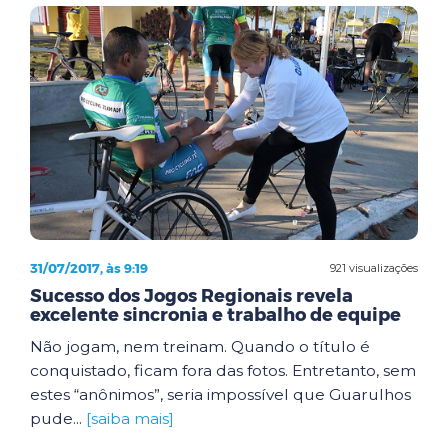
31/07/2017, às 9:19
921 visualizações
Sucesso dos Jogos Regionais revela
excelente sincronia e trabalho de equipe
Não jogam, nem treinam. Quando o título é
conquistado, ficam fora das fotos. Entretanto, sem
estes “anônimos”, seria impossível que Guarulhos
pude...
[saiba mais]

□ □ □

GOAL OF THE EXERCISE:
Please write the records out again, substituting "acessos" for "visualizações" and changing nothing else. Leave the pictures out of your answer.

ANSWER TO THE PROBLEM:
31/07/2017, às 9:19
921 acessos
Sucesso dos Jogos Regionais revela
excelente sincronia e trabalho de equipe
Não jogam, nem treinam. Quando o título é
conquistado, ficam fora das fotos. Entretanto, sem
estes “anônimos”, seria impossível que Guarulhos
pude...
[saiba mais]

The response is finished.